Grosch, E.G., Kosler, J., McLoughlin, N., Drost, K., Slama, J., Pedersen, R.B. (2011). Paleoarchean detrital zircon ages from the earliest tectonic basin in the Barberton Greenstone Belt, Kaapvaal craton, South Africa. Precambrian Research 191, 85-99.
Alteration of Archaean volcanic glass and a hypothesized subseafloor biosphere: further test the biogenicity of candidate bioalteration textures in 3+ billion year old pillow lavas from the BGB by integrating textural studies with in-situ geochemical and petrological investigations. These results will be compared to younger geological analogues from non-metamorphosed volcanic sequences where we can map key controls on subseafloor alteration. Our research plan is built around the following objectives:
- Quantify the 3D distribution and abundance of alteration textures in the Archaean subseafloor as preserved in the Barberton Scientific Drilling Programme (BSDP) drill cores and investigate the physio-chemical controls on their distribution.

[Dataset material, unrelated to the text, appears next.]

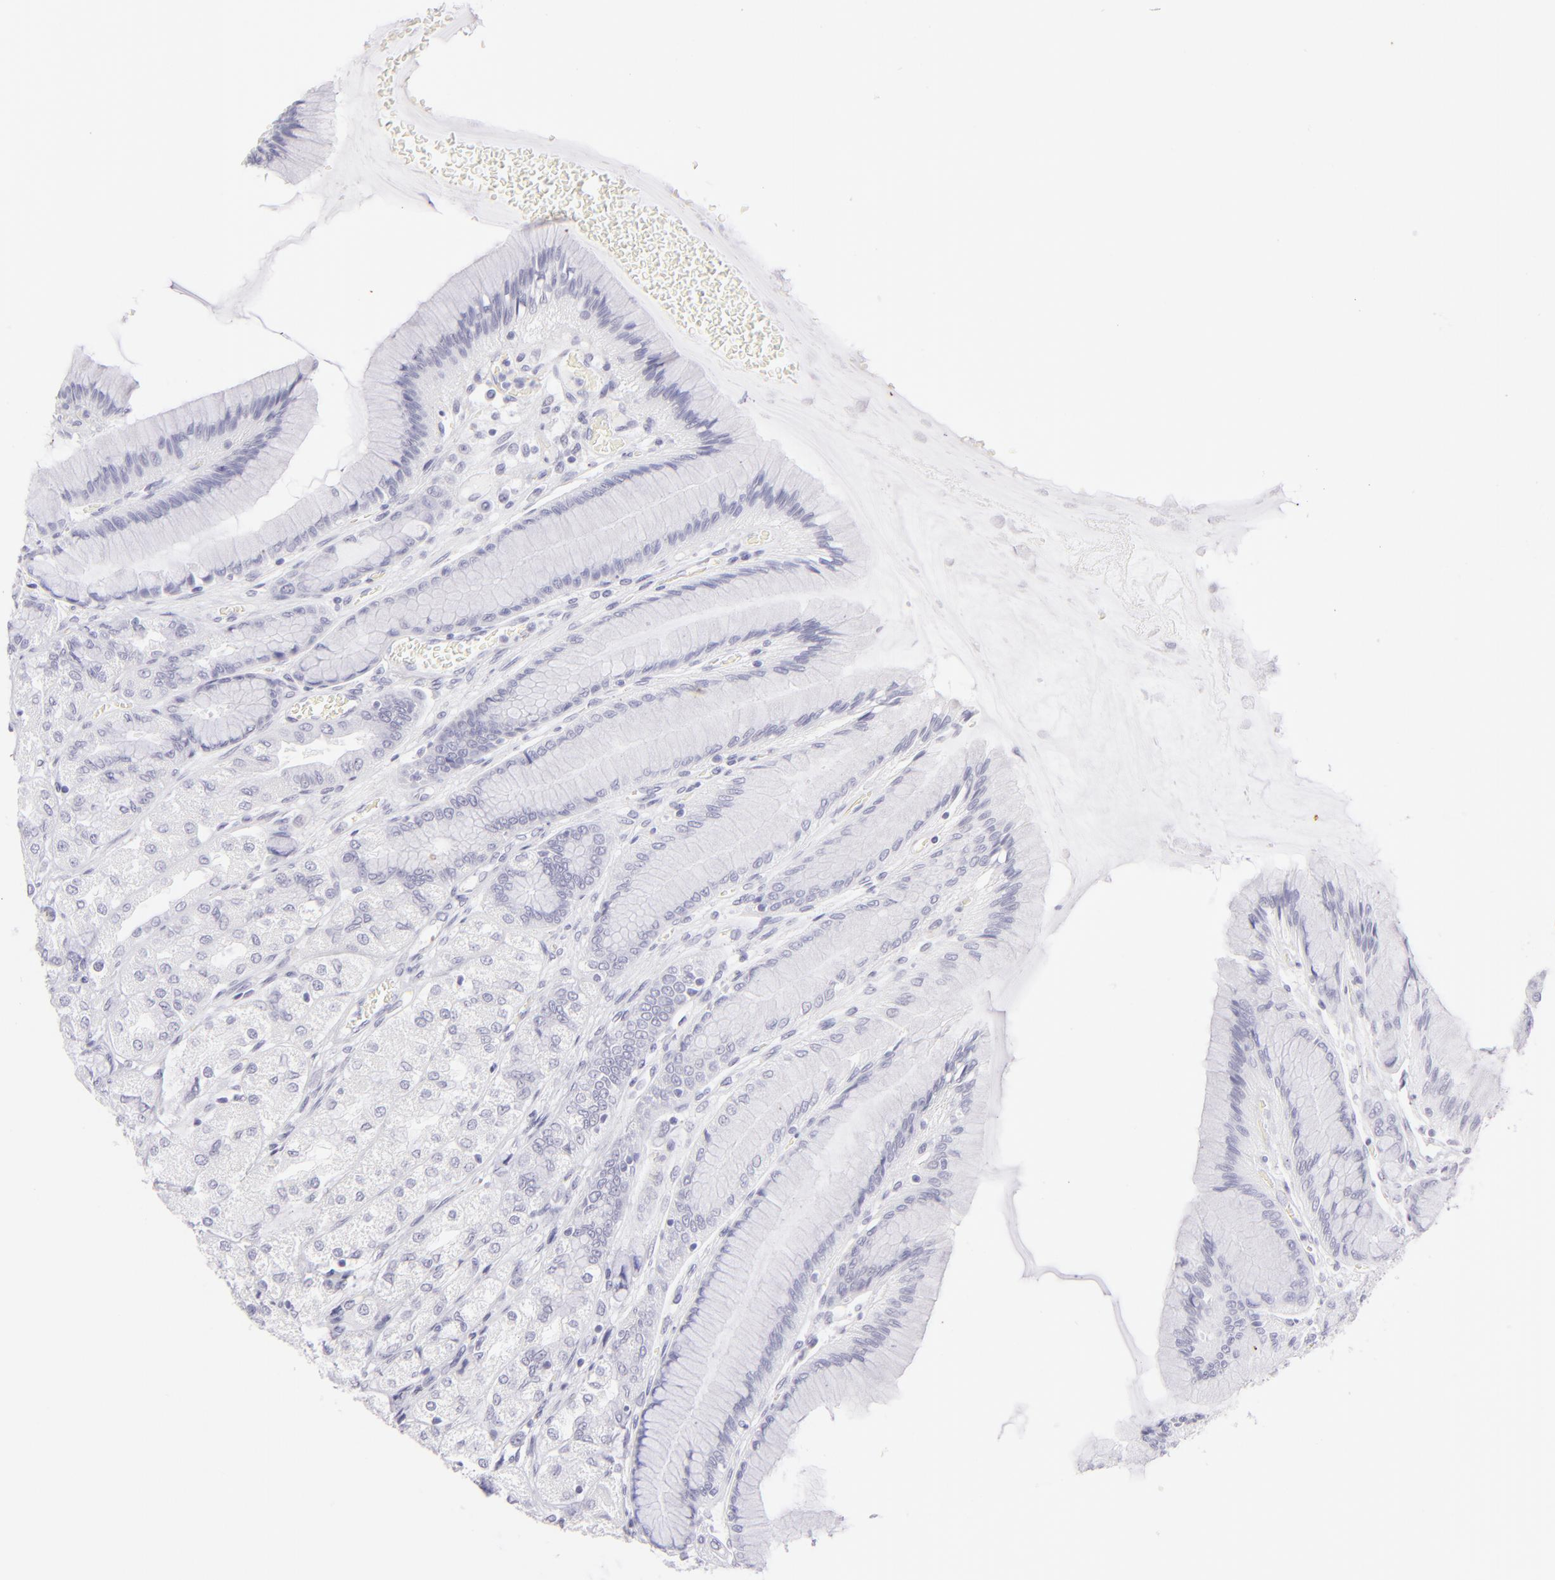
{"staining": {"intensity": "negative", "quantity": "none", "location": "none"}, "tissue": "stomach", "cell_type": "Glandular cells", "image_type": "normal", "snomed": [{"axis": "morphology", "description": "Normal tissue, NOS"}, {"axis": "morphology", "description": "Adenocarcinoma, NOS"}, {"axis": "topography", "description": "Stomach"}, {"axis": "topography", "description": "Stomach, lower"}], "caption": "The immunohistochemistry (IHC) micrograph has no significant positivity in glandular cells of stomach.", "gene": "FCER2", "patient": {"sex": "female", "age": 65}}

- Reconstruct subseafloor environments in the Archaean through a continuous section obtained in the BSDP drill core combining geochemistry with igneous and metamorphic petrology.

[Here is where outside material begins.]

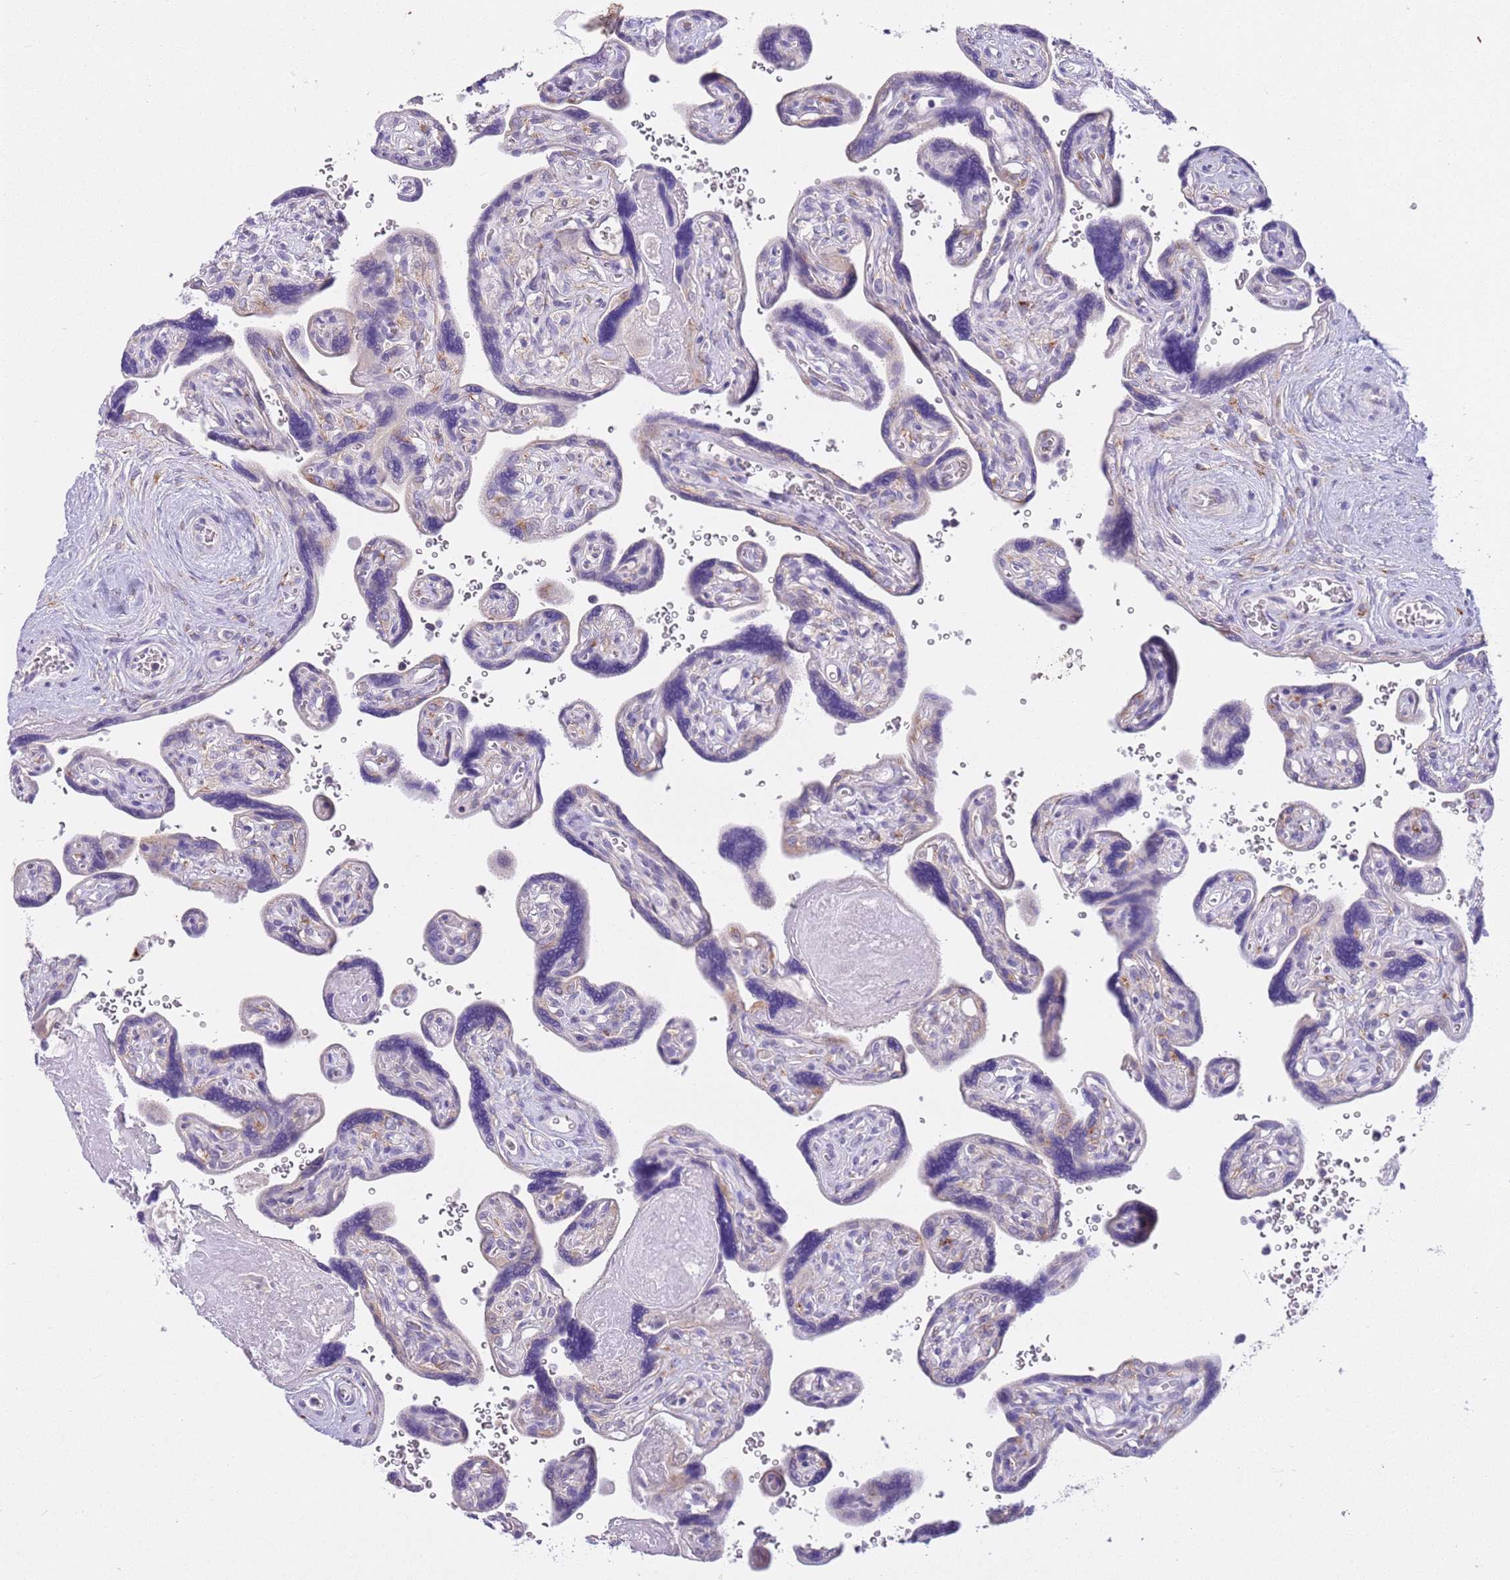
{"staining": {"intensity": "weak", "quantity": "<25%", "location": "cytoplasmic/membranous"}, "tissue": "placenta", "cell_type": "Trophoblastic cells", "image_type": "normal", "snomed": [{"axis": "morphology", "description": "Normal tissue, NOS"}, {"axis": "topography", "description": "Placenta"}], "caption": "This is a micrograph of IHC staining of unremarkable placenta, which shows no expression in trophoblastic cells.", "gene": "CFAP73", "patient": {"sex": "female", "age": 39}}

- Develop in-situ nanoSIMS and synchrotron based techniques to investigate isotopic signatures associated with the alteration of Archean volcanic glass.
- Investigate candidate bioalteration textures from the Troodos ophiolite of Cyprus and potential controls on their distribution, for comparison with the Archaean (PhD student).
Grosch, E.G., Mcloughlin, N. (2014). Reassessing the biogenicity of Earth's oldest trace fossil with implications for biosignatures in the search for early life. Proceedings of the National Academy of Sciences 111, 8380-8385.
McLoughlin, N., Grosch, E.G., Kilburn, M.R. and Wacey, D. (2012). Sulfur isotope evidence for a Paleoarchean subseafloor biosphere, Barberton, South Africa. Geology 40, 1031-1034.
Carbonaceous remains in Archaean cherts: this will focus on the Footbridge Chert of the BGB and additional cherts from South Africa and West Australia. We aim to identify robust microfossils and to constrain their metabolisms and habitats. This will be combined with fabric and geochemical studies of Archaean cherts to better understand their deposition environment, and to distinguish biologically derived carbonaceous compounds from abiotically derived carbon. More broadly, we will also develop in-situ geochemical techniques to investigate putative metabolisms at the cellular scale. The new research plan contains the following objectives:
- Integrate fabric mapping, bulk elemental and isotopic analysis on drill core and field samples to constrain seafloor environments recorded by the cherts (temperature, redox, energy levels) the source and timing of silicification.
- Develop raman spectroscopy, Focused Ion Beam – TEM, (nano)SIMS and synchrotron based X-ray technique to distinguish biogenic carbon from abiotic and highly-altered carbonaceous matter. Use a range of well-preserved Precambrian microfossil localities (e.g. the Gunflint Chert) to develop these techniques before applying them to the Archean (postdoc project).
- Measure cellular-scale C and S isotopic fractions in-situ by (nano)SIMS to infer the microbial metabolisms that were employed by early oceanic microorganisms.
- Design controlled laboratory silicification experiments to investigate the preservation of microbial matter in ancient cherts using living microbes collected from modern geomicrobiological laboratories established by CGB (PhD student).
McLoughlin, N. and Grosch, E.G. (2014). Carbonaceous matter and putative microfossils of the mid-Archean Kromberg type-section re-visited, Barberton Greenstone Belt, South Africa. European Geophysical Union abstract, Vienna May.
Wacey, D., McLoughlin, N., Kilburn, M.R., Saunders, M., Cliff, J.B., Kong, C., Barley, M.E., and Brasier, M. (2013). Nanoscale analysis of pyritized microfossils reveals differential heterotrophic consumption in the c.1.9 Ga Gunflint chert. Proceedings of the National Academy of Sciences 110, 8020-8024.